Listed entries:
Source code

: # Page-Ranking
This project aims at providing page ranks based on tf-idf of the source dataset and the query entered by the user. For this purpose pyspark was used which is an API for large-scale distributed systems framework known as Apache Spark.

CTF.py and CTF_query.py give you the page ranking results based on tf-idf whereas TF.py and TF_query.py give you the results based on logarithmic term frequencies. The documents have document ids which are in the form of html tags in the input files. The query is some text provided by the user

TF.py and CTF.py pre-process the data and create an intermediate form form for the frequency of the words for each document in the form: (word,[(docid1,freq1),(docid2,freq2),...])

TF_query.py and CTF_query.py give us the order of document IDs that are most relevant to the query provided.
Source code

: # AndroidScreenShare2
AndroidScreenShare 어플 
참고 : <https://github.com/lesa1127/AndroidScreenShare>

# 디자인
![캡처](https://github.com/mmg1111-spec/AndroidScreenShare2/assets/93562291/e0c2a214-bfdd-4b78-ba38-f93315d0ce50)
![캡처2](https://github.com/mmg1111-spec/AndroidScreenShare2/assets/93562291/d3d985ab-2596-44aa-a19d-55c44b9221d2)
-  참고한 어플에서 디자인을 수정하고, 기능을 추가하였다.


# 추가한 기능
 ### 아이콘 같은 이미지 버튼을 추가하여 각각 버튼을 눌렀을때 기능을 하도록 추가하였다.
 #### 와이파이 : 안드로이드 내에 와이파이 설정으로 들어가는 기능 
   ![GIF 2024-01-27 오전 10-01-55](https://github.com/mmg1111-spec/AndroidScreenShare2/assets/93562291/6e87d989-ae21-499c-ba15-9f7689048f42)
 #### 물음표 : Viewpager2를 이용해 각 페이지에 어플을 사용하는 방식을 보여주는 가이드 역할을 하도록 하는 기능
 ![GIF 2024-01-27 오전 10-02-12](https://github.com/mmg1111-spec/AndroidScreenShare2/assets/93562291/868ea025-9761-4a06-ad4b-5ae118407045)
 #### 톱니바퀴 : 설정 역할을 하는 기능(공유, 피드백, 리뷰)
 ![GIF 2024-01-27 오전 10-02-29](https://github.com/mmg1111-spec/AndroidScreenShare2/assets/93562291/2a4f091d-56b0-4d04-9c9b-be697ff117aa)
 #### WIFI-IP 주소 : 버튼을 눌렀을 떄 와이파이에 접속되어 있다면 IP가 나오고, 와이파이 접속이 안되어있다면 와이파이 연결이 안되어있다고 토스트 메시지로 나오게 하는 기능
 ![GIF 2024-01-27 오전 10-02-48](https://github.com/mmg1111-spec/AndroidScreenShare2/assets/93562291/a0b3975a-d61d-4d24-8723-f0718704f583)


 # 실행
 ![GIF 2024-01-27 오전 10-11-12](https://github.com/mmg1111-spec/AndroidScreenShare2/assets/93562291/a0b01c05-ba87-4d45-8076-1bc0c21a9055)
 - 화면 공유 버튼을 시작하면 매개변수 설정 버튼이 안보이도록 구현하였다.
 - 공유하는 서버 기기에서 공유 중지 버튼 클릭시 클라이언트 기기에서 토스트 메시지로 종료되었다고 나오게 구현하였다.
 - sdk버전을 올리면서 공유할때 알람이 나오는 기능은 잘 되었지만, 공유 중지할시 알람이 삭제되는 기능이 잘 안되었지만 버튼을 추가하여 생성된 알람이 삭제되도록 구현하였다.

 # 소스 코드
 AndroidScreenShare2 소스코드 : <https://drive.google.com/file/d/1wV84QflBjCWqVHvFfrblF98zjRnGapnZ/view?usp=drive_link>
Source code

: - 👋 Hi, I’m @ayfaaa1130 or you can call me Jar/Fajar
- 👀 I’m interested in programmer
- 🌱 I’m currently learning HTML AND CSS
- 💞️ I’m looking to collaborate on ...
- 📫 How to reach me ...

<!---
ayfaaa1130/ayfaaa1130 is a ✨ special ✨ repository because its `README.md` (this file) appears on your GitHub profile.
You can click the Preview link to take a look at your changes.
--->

What the task requires:
Retype the stretch of the records from the start through the line containing "This project aims", including both ends.

Your solution:
Source code

: # Page-Ranking
This project aims at providing page ranks based on tf-idf of the source dataset and the query entered by the user. For this purpose pyspark was used which is an API for large-scale distributed systems framework known as Apache Spark.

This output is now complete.